▶ **Exercise goal**
Taking the data below, please print only the lines from the line holding "- small wood block at [375, 222, 413, 284]" to the line holding "3. glue tube (31,50,94,139)", inclusive, with pictures omitted.

===== Data provided =====

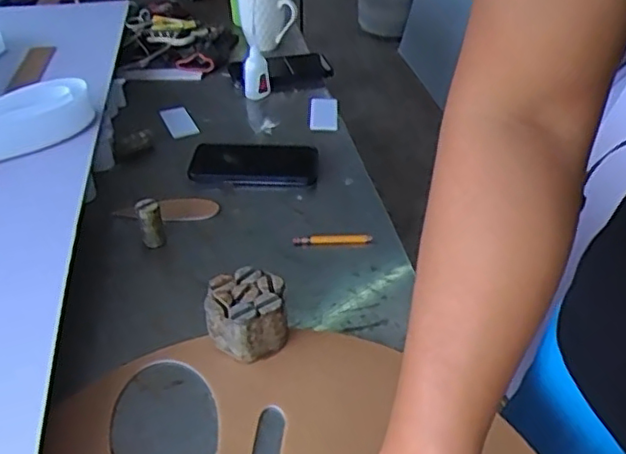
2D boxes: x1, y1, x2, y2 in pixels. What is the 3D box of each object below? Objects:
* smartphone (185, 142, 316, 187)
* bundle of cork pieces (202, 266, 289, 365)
[{"bbox_3d":[-0.076,-0.083,0.816,0.161,0.017,0.089,0,38,2],"label":"smartphone"},{"bbox_3d":[-0.061,0.081,0.576,0.072,0.054,0.074,-6,38,-6],"label":"bundle of cork pieces"}]

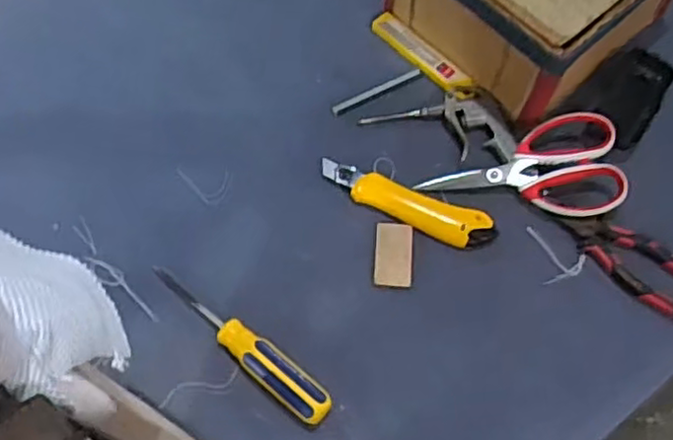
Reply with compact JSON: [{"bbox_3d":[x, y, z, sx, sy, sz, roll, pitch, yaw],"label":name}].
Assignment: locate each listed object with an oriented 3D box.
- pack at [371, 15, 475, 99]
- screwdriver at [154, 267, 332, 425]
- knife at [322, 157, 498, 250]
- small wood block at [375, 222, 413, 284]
[{"bbox_3d":[0.090,-0.172,0.728,0.130,0.007,0.027,43,92,15],"label":"pack"},{"bbox_3d":[-0.086,0.104,0.602,0.198,0.024,0.028,38,71,15],"label":"screwdriver"},{"bbox_3d":[0.066,-0.014,0.662,0.173,0.016,0.042,19,67,8],"label":"knife"},{"bbox_3d":[0.053,0.031,0.645,0.034,0.007,0.057,1,66,0],"label":"small wood block"}]

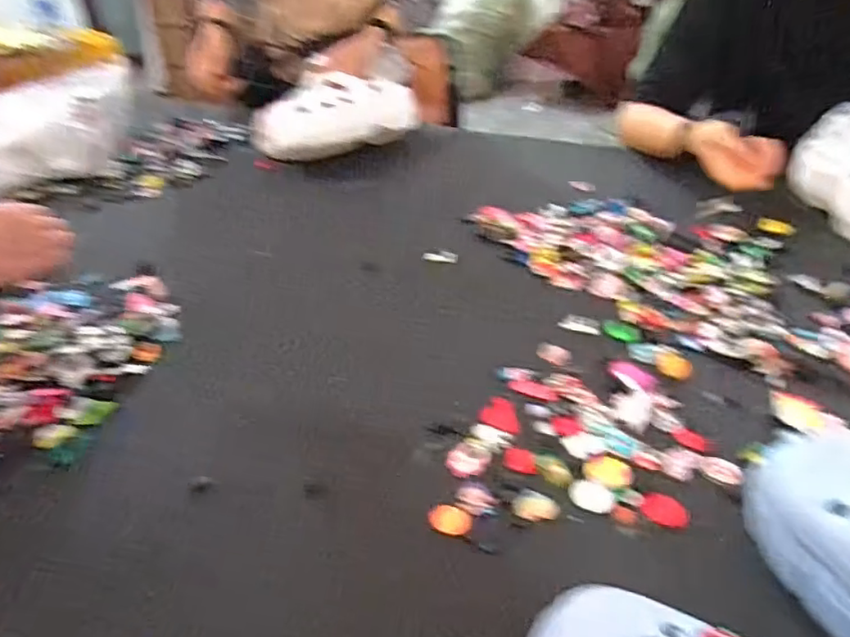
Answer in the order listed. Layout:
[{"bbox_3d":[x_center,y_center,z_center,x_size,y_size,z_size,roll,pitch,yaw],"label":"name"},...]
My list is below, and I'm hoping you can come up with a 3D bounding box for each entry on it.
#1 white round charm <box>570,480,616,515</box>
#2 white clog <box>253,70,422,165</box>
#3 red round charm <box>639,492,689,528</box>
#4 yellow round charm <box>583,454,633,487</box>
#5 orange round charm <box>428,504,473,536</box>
[{"bbox_3d":[0.123,0.132,0.445,0.032,0.005,0.023,11,39,21],"label":"white round charm"},{"bbox_3d":[-0.142,-0.323,0.982,0.278,0.119,0.124,-10,37,-7],"label":"white clog"},{"bbox_3d":[0.171,0.137,0.429,0.032,0.005,0.026,18,42,28],"label":"red round charm"},{"bbox_3d":[0.140,0.115,0.458,0.032,0.005,0.029,26,46,35],"label":"yellow round charm"},{"bbox_3d":[0.019,0.146,0.436,0.031,0.009,0.019,3,37,10],"label":"orange round charm"}]

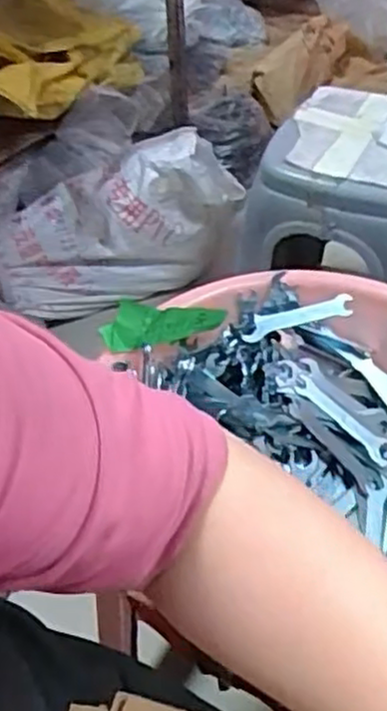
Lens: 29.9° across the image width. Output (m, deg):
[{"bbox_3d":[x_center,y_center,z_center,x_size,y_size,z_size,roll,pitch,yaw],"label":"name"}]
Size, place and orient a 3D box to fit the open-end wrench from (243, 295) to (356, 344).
[{"bbox_3d":[0.100,-0.037,0.706,0.109,0.022,0.009,-15,8,-4],"label":"open-end wrench"}]

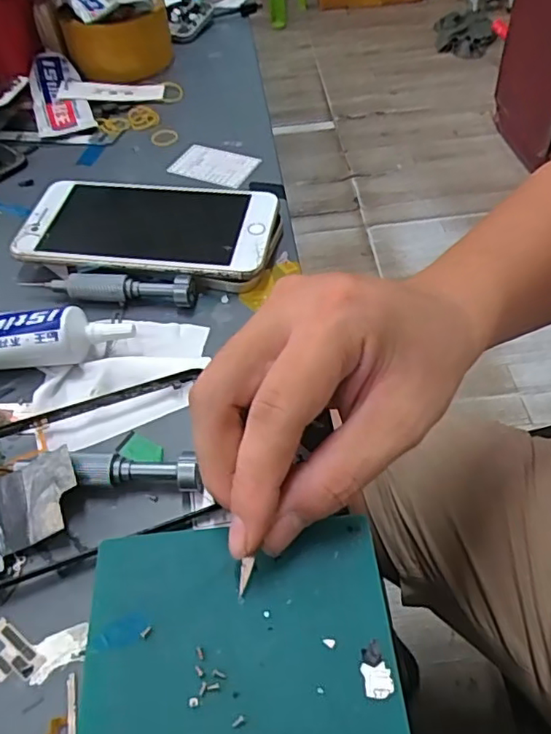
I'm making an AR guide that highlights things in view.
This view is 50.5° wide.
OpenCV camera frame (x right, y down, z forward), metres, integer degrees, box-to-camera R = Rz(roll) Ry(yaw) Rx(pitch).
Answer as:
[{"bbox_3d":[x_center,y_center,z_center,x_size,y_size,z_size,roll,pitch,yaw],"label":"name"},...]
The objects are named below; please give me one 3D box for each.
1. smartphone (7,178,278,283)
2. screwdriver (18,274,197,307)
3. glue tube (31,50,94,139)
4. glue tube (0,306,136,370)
[{"bbox_3d":[-0.080,-0.088,0.365,0.159,0.009,0.082,10,51,13],"label":"smartphone"},{"bbox_3d":[-0.096,-0.046,0.341,0.100,0.016,0.012,3,50,8],"label":"screwdriver"},{"bbox_3d":[-0.188,-0.237,0.501,0.045,0.026,0.113,-17,50,-9],"label":"glue tube"},{"bbox_3d":[-0.144,-0.017,0.312,0.136,0.025,0.037,-6,49,1],"label":"glue tube"}]

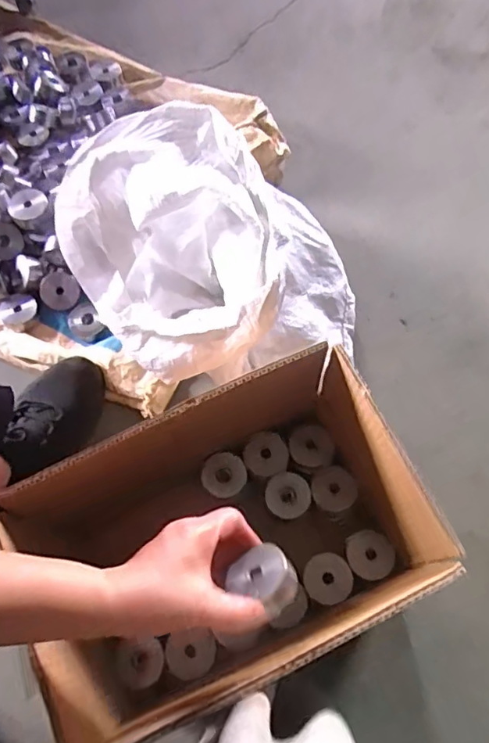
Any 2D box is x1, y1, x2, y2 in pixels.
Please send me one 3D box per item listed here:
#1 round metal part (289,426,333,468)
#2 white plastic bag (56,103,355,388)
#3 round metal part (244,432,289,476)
[{"bbox_3d":[0.070,0.080,0.591,0.044,0.022,0.038,3,69,3],"label":"round metal part"},{"bbox_3d":[-0.029,-0.112,0.605,0.318,0.267,0.245,-8,68,-2],"label":"white plastic bag"},{"bbox_3d":[0.023,0.088,0.591,0.046,0.012,0.045,-1,69,1],"label":"round metal part"}]

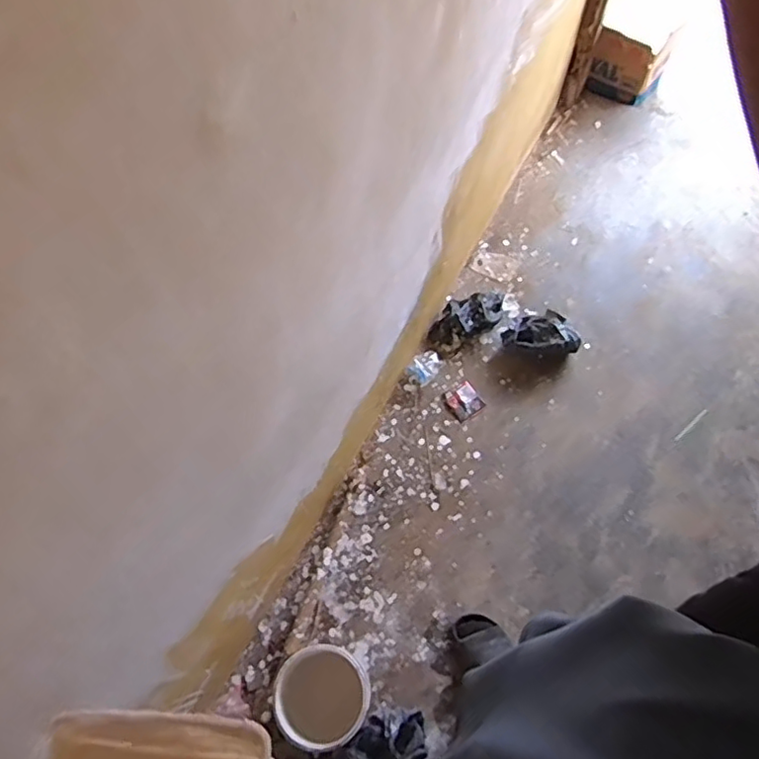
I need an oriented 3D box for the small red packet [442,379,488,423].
[{"bbox_3d":[0.225,0.056,1.629,0.087,0.007,0.090,-30,68,-13],"label":"small red packet"}]

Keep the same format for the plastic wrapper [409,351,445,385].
[{"bbox_3d":[0.124,-0.037,1.644,0.070,0.028,0.093,38,71,17],"label":"plastic wrapper"}]

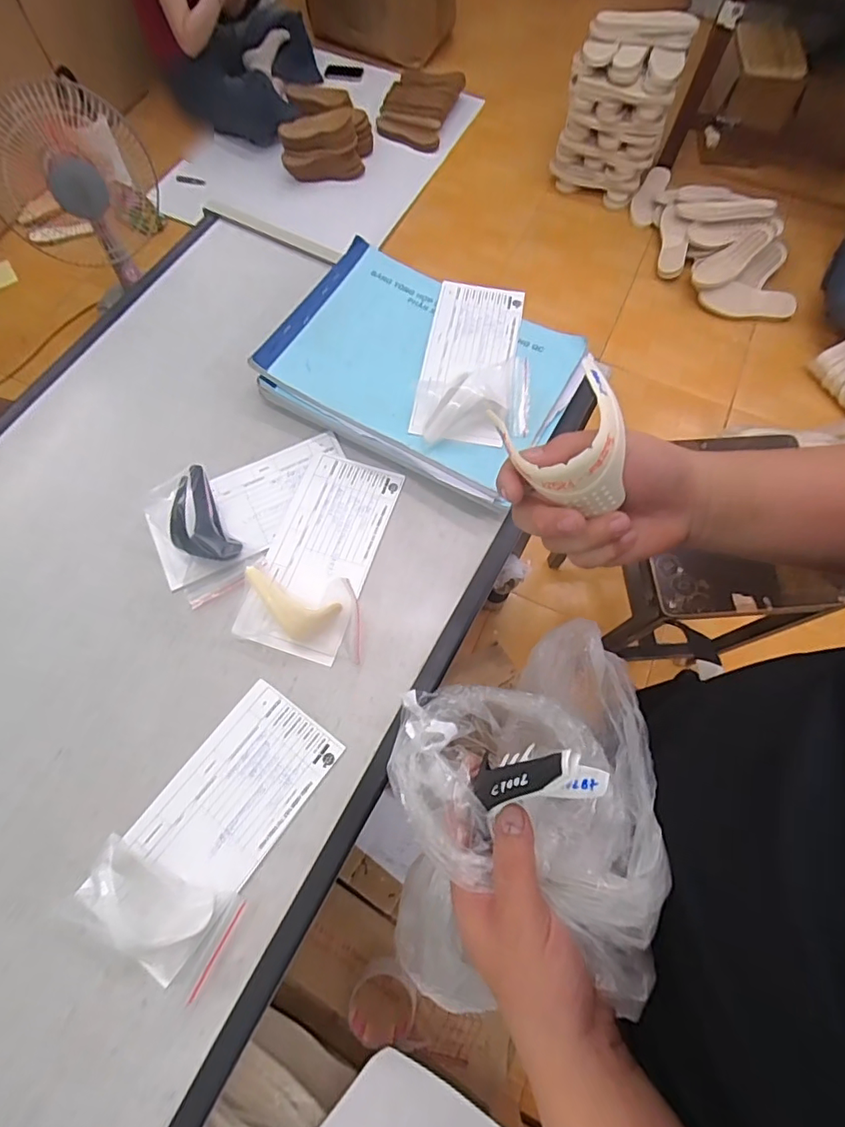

=====

▶ **Written answer**
- small wood block at [375, 222, 413, 284]
[{"bbox_3d":[0.090,-0.172,0.728,0.130,0.007,0.027,43,92,15],"label":"pack"},{"bbox_3d":[-0.086,0.104,0.602,0.198,0.024,0.028,38,71,15],"label":"screwdriver"},{"bbox_3d":[0.066,-0.014,0.662,0.173,0.016,0.042,19,67,8],"label":"knife"},{"bbox_3d":[0.053,0.031,0.645,0.034,0.007,0.057,1,66,0],"label":"small wood block"}]

Answer in the order listed. Layout:
[{"bbox_3d":[x_center,y_center,z_center,x_size,y_size,z_size,roll,pitch,yaw],"label":"name"},...]
My list is below, and I'm hoping you can come up with a 3D bounding box for each entry on it.
#1 white round charm <box>570,480,616,515</box>
#2 white clog <box>253,70,422,165</box>
#3 red round charm <box>639,492,689,528</box>
#4 yellow round charm <box>583,454,633,487</box>
#5 orange round charm <box>428,504,473,536</box>
[{"bbox_3d":[0.123,0.132,0.445,0.032,0.005,0.023,11,39,21],"label":"white round charm"},{"bbox_3d":[-0.142,-0.323,0.982,0.278,0.119,0.124,-10,37,-7],"label":"white clog"},{"bbox_3d":[0.171,0.137,0.429,0.032,0.005,0.026,18,42,28],"label":"red round charm"},{"bbox_3d":[0.140,0.115,0.458,0.032,0.005,0.029,26,46,35],"label":"yellow round charm"},{"bbox_3d":[0.019,0.146,0.436,0.031,0.009,0.019,3,37,10],"label":"orange round charm"}]

Lens: 29.9° across the image width. Output (m, deg):
[{"bbox_3d":[x_center,y_center,z_center,x_size,y_size,z_size,roll,pitch,yaw],"label":"name"}]
Size, place and orient a 3D box to fit the open-end wrench from (243, 295) to (356, 344).
[{"bbox_3d":[0.100,-0.037,0.706,0.109,0.022,0.009,-15,8,-4],"label":"open-end wrench"}]

I'm making an AR guide that highlights things in view.
This view is 50.5° wide.
OpenCV camera frame (x right, y down, z forward), metres, integer degrees, box-to-camera R = Rz(roll) Ry(yaw) Rx(pitch).
Answer as:
[{"bbox_3d":[x_center,y_center,z_center,x_size,y_size,z_size,roll,pitch,yaw],"label":"name"},...]
The objects are named below; please give me one 3D box for each.
1. smartphone (7,178,278,283)
2. screwdriver (18,274,197,307)
3. glue tube (31,50,94,139)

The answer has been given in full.